Die Verträglichkeit der ACE-Hemmer ist meistens gut; allerdings entwickeln zwischen 10 und 20% der Behandelten einen Reizhusten. Ein eventuell lebensbedrohliches Angioödem ist eine seltene Komplikation; bei Stridor oder lokaler Schwellung der Haut muss der ACE-Hemmer abgesetzt werden.
Unter ACE-Hemmern kann der Kreatininspiegel ansteigen, besonders dann, wenn gleichzeitig eine Nierenarterienstenose vorliegt. Daher sollten mindestens initial die Plasmaspiegel von Kreatinin und Kalium wiederholt kontrolliert werden.
Sartane
Zur Wirksamkeit der Sartane (Angiotensin-Rezeptorantagonisten) sind einige neuere Studienresultate verfügbar.
In der LIFE-Studie wurden über 9000 Personen mit einer essentiellen Hypertonie und einer linksventrikulären Hypertrophie mit Atenolol oder Losartan (Cosaar®) behandelt. Der primäre Endpunkt der Studie entsprach der Kombination der folgenden Ereignisse: kardiovaskulär bedingter Todesfall, Herzinfarkt, Schlaganfall. Eine Subgruppe dieser Studie umfasste 1195 Diabeteskranke. In der mittleren Beobachtungszeit von 4,7 Jahren wurde bei diesen Individuen der Blutdruck von durchschnittlich 177/96 mm Hg auf 146/79 mm Hg in der Losartangruppe und auf 148/79 mm Hg in der Atenololgruppe gesenkt. Dieses Resultat wurde erreicht, weil etwa die Hälfte der Behandelten zusätzliche Antihypertensiva (jedoch keine ACE-Hemmer und keine zusätzlichen Betablocker oder Sartane) erhielt. Die Anzahl der Personen, die den primären Endpunkt erreichten, war in der Losartangruppe signifikant kleiner (n=103) als in der Atenololgruppe (n=139). Dies entspricht einer Reduktion des absoluten Risikos um 5%. Auch die kardiovaskuläre und gesamte Mortalität war in der Losartangruppe signifikant kleiner. Werden die Fälle von Herzinfarkt bzw. Hirnschlag separat betrachtet, so kann hier kein signifikanter Unterschied festgestellt werden.(11)

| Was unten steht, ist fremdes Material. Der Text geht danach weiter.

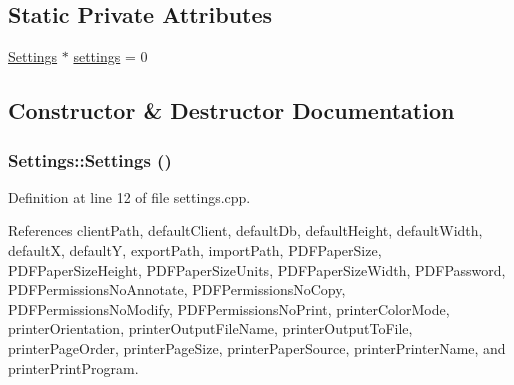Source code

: \subsection*{Static Private Attributes}
\begin{CompactItemize}
\item 
\hyperlink{classSettings}{Settings} $\ast$ \hyperlink{classSettings_v0}{settings} = 0
\end{CompactItemize}


\subsection{Constructor \& Destructor Documentation}
\hypertarget{classSettings_d0}{
\subsubsection[Settings]{\setlength{\rightskip}{0pt plus 5cm}Settings::Settings ()}}
\label{classSettings_d0}


Definition at line 12 of file settings.cpp.

References client\-Path, default\-Client, default\-Db, default\-Height, default\-Width, default\-X, default\-Y, export\-Path, import\-Path, PDFPaper\-Size, PDFPaper\-Size\-Height, PDFPaper\-Size\-Units, PDFPaper\-Size\-Width, PDFPassword, PDFPermissions\-No\-Annotate, PDFPermissions\-No\-Copy, PDFPermissions\-No\-Modify, PDFPermissions\-No\-Print, printer\-Color\-Mode, printer\-Orientation, printer\-Output\-File\-Name, printer\-Output\-To\-File, printer\-Page\-Order, printer\-Page\-Size, printer\-Paper\-Source, printer\-Printer\-Name, and printer\-Print\-Program.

An der RENAAL-Studie nahmen 1513 Personen mit Typ-2- Diabetes und einer Makroproteinurie teil; fast alle hatten einen erhöhten Blutdruck. Hier wurde Losartan während durchschnittlich 3,4 Jahren mit Placebo verglichen. Mit Ausnahme von ACE-Hemmern waren zusätzliche Antihypertensiva erlaubt. Der primäre Endpunkt (Kombination von Verdoppelung des Kreatininspiegels, terminaler Niereninsuffizienz und Tod) trat in der Losartangruppe signifikant seltener als in der Placebogruppe auf, nämlich bei 43,5% (Placebo: 47,1%). Entsprechend der ungünstigen Prognose starben viele Kranke (21% in der Losartangruppe, 20,3% in der Placebogruppe).(12)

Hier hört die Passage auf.